Begründen Sie in ein bis drei Sätzen, weshalb der Ausgangstext die Brontë-Schwestern Jane Austen vorzieht.

Ausgangstext.
****************************************

Endlich mal wieder eine Buchclub-Lektüre! In den letzten Monaten ist unser gemeinsames Lesen ein wenig eingeschlafen und ich hoffe sehr, dass sich das bald wieder etwas bessert. Dafür war »Agnes Grey« auch eine schöne Lektüre, ich mag die Brontë-Schwestern ja eh viel lieber als Jane Austen, weil bei den Schwestern Leben stattfindet und bei Austen nur Schwärmereien. Das ist mein abschließendes, hochliterarisches Urteil, don't @ me. Und trotzdem kann ich sagen, dass Agnes Grey wirklich eine fürchterliche Gouvernante ist, doch dafür bekommt man einen ziemlich guten Eindruck davon, wie junge Frauen im viktorianischen England nur wenig Spielraum in ihrer Lebensplanung hatten.
»Aufstehen oder liegen bleiben?« von Dr. Julie Smith. Aus dem Englischen von Kirsten Riesselmann.
Kann es wirklich so einfach sein, dass man nur regelmäßig Tagebuch schreiben und Sport machen muss, um nicht immer wieder in dunkle Löcher zu stolpern? Ich bleibe da auch nach der Lektüre von »Aufstehen oder liegen bleiben?« skeptisch. Aber dafür hab ich mir jetzt ein Fahrrad gekauft, damit zählt der Weg zur Arbeit doch jetzt als Sport, oder?

****************************************

(Textextraktionen pro Seite)
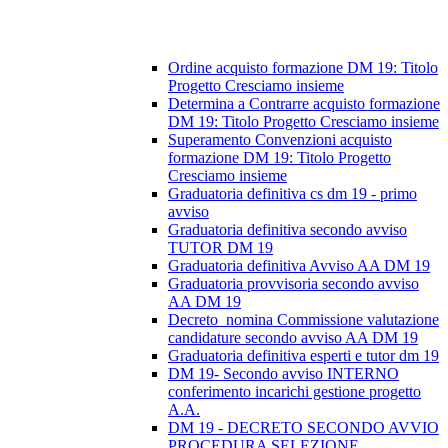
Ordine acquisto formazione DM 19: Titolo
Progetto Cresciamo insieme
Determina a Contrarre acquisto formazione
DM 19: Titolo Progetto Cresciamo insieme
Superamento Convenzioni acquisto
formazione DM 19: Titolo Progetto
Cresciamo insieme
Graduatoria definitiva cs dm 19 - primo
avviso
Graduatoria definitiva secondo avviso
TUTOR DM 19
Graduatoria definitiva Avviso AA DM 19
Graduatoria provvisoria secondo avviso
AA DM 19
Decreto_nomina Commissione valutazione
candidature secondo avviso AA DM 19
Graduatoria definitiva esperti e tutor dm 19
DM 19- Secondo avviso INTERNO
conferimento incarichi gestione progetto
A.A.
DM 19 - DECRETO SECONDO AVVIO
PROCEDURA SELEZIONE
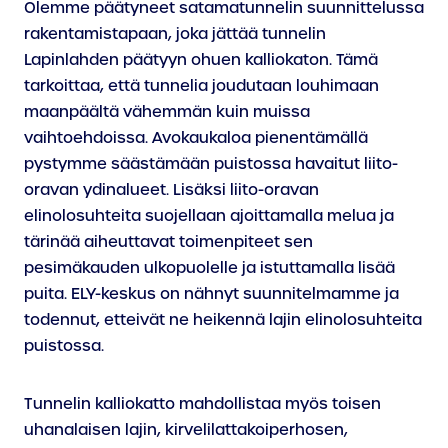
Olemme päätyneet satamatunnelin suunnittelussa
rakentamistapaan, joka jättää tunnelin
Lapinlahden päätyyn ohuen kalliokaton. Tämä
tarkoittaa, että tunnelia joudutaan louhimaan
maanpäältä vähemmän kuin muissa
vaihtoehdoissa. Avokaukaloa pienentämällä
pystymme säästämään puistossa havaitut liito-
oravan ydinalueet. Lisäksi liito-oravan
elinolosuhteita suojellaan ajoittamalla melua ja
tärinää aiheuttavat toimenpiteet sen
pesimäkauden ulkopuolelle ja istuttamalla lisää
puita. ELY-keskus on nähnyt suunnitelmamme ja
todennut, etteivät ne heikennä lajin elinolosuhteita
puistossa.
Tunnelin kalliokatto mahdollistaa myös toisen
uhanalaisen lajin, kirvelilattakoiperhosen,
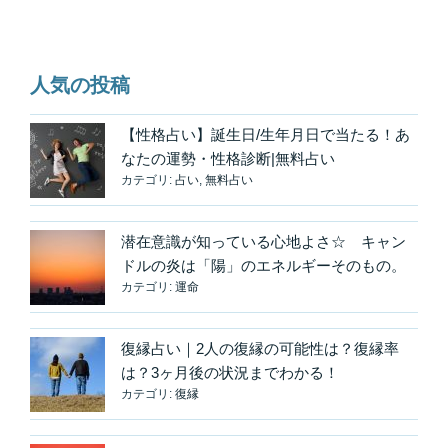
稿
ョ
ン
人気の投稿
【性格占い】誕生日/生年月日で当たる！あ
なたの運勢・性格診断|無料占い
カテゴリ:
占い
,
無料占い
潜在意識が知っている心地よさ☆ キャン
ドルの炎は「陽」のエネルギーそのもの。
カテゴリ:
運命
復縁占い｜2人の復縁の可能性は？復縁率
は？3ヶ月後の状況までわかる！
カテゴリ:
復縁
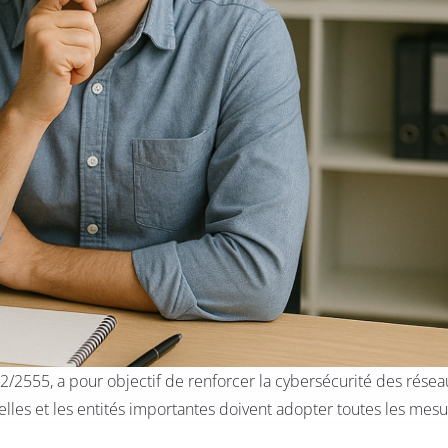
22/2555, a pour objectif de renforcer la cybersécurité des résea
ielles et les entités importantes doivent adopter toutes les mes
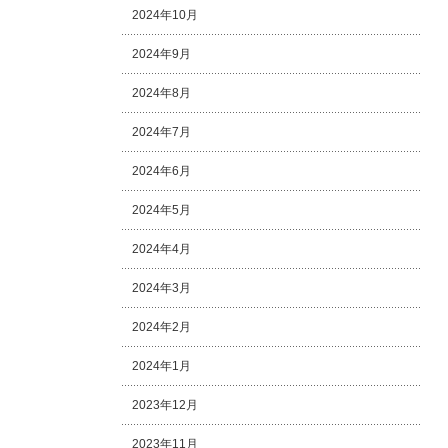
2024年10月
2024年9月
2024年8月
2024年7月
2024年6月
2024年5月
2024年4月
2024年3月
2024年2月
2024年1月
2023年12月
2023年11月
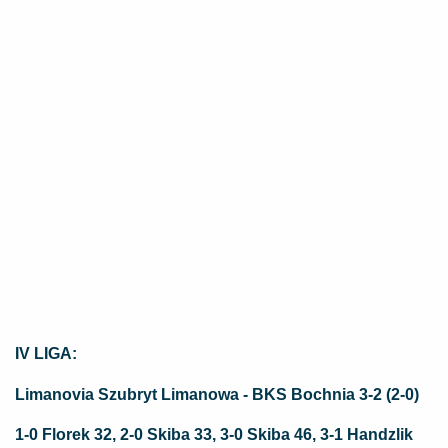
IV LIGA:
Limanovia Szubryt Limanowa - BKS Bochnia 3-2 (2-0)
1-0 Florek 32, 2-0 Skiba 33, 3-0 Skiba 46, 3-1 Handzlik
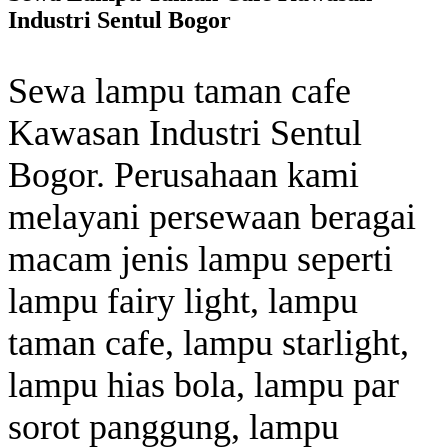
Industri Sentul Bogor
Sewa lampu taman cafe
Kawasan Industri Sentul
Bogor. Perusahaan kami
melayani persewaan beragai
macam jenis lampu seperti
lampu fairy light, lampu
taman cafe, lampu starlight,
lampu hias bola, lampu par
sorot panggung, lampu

****************************************

Ergebnis.
Der Ausgangstext zieht die Brontë-Schwestern Jane Austen vor, weil bei den Schwestern Leben stattfinde. Bei Austen gebe es dagegen nur Schwärmereien.